In case of carbon monoxide poisoning, hypercapnia (especially in the sleep apnea syndrome), you can meet flushes and headaches.

Medications:

Many drugs can induce flushes and are listed in Box 3.

Box 3. Key and toxic drugs can induce flushes
Drugs responsible for antabuse effect (see Box 2)
Drugs used in cardiovascular pathologies vasodilators: calcium channel blockers, nitrates, angiotensin converting enzyme inhibitors, angiotensin II antagonists, pentoxifylline, iloprost, etc.
quinidine
protamine
Drug impotence
sildenafil
yohimbine
Moxisylyte
alprostadil
hypolipemic
nicotinic acid
Antiinfectives
rifampicin
vancomycin
Interferon-α
antiparkinsonian
bromocriptine
psychotropic
tricyclic antidepressants and certain neuroleptics (fluphenazine)
cyclosporine
corticosteroids
methylprednisolone
triamcinolone
calcitonin
Antiandrogens and antiestrogens
nilutamide
Cyproterone acetate
tamoxifen
Agonists of LH-RH
antidiuretic hormone
desmopressin
anticancer
procarbazine
doxorubicin
cisplatin
mithramycin
morphine
antiemetics
alizapride
metoclopramide
muscle relaxants
ritodrine
methocarbamol
Anesthetic
isoflurane
Carbon monoxide poisoning
Amyl nitrate (poppers)

CONCLUSION:

The causes are multiple flushes but are usually easy to find from the examination or after a thorough physical examination.
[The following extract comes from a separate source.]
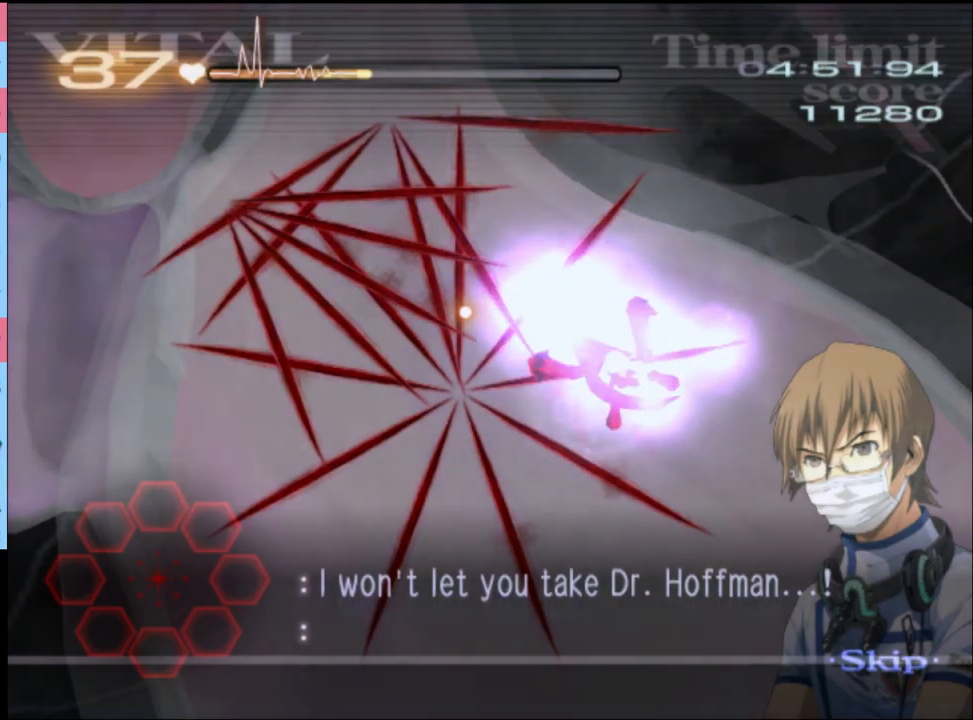
{"keys": [], "mouse": [], "events": []}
In the absence of guidance element, the patient may be sent to an internist or endocrinologist before sometimes conclude idiopathic flush. This is readily young women with flushes with palpitations, sometimes hypotension or syncope, or diarrhea, but without altering the general condition and with negative endocrine balance.